Godspeed, researchers, godspeed.
9 comments on “How Twitter outrage hatches in tiny fringe groups on 4chan and Reddit”
There are 2 major misunderstandings at play here.
1: That the spread of 4chan “Fake news” (for a lack of a better word) somehow runs independently from mainstream news.
Fact of the matter is that mainstream news like CNN are to incompetent when it comes to internet culture that they play right in to the hands of the people at 4chan. A resent example of this is the Texas church shooting
The problem is the quality of our mainstream media.
and that brings us to my second major point.
2: Mainstream media has as much blood on their hands as 4chan when it comes to spreading false information that results in bloodshed.
Case and point the Ferguson riots. A story repeatedly reported by multiple mainstream sources telling the story of “Hands up dont shoot” despite it being a demonstrable lie. CNN and MSNBC fanned the flames of racial tension with this false reporting cause a riot to happen.
It was no more real than the Pizzagate conspiracy, but that didn’t stop CNN.
I don’t think the problem is people on reddit and 4Chan, there will always be misinformation, or someone looking to cause trouble. The onus is on the news companies to make sure they are following proper journalistic ethics, and on each individual to fact check and think for a second about what they are reading, before spreading it as Gospel.

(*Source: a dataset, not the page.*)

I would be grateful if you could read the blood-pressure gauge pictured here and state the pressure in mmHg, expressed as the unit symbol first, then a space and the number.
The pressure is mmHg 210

I agree that news companies should make every effort to fact check but I think it’s missing the point. A lot of information is spread peer-to-peer, particularly through Twitter and Facebook, without news companies being involved.

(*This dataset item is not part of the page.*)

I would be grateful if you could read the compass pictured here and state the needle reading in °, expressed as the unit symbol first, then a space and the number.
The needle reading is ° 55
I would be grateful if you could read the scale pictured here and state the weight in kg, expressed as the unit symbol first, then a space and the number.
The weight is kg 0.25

To be fair, the OP said the onus was both on the news companies (not to be swayed by peer-to-peer dribble) and on all of us (to engage our brains before opening our Twitter feeds).
Is this the same article that included RT in this “alternative media” category of fake using a single reference from NATO of all sources? I think people are smarter than these “objective” academics give credit for
You’re right about that. It looks to me like the academics don’t even understand what they are studying. It’s amazing how people over the age of 30 or so just don’t get how this works even if they are tech savvy. The academics are in way over their heads.
The issue here is that despite spreading the occasion bits of fake news, these sites are exposing all the lies that mainstream media puts out there, and they are doing it at lightening speed. People still don’t get what is happening.
I take exception to your comment about “people over the age of 30 or so”. And I’d wager that the academics you’re criticizing – under the assumption that they are in that age group – are actually a bunch of grad students in their late 20s or perhaps early 30s. Furthermore, I think your assessment of which group of people “just don’t get how this works even if they are tech savvy” is quite the opposite; the younger folks are more likely than their elders to be the ones getting their news from Facebook, Twitter and the like.
I think the main issue is people having more trust in a random person on Twitter than they do in mainstream media sources. While there is nothing wrong with questioning mainstream media, at the very least you should question other sources to the same extent. Even if that other source is telling you they are “exposing” mainstream media, that does not give them any validity in itself.
Twitter trending is maintained through bias. It is a loophole in human psychology. We hear a statement said over and over we start believing it to be true (I want to put in a link, but last link was removed. Effectively they did experiments on this). The funny thing is that the statement doesn’t need to come from different sources. The same source repeats a statement over and over has the same effect as having multiple sources saying it once.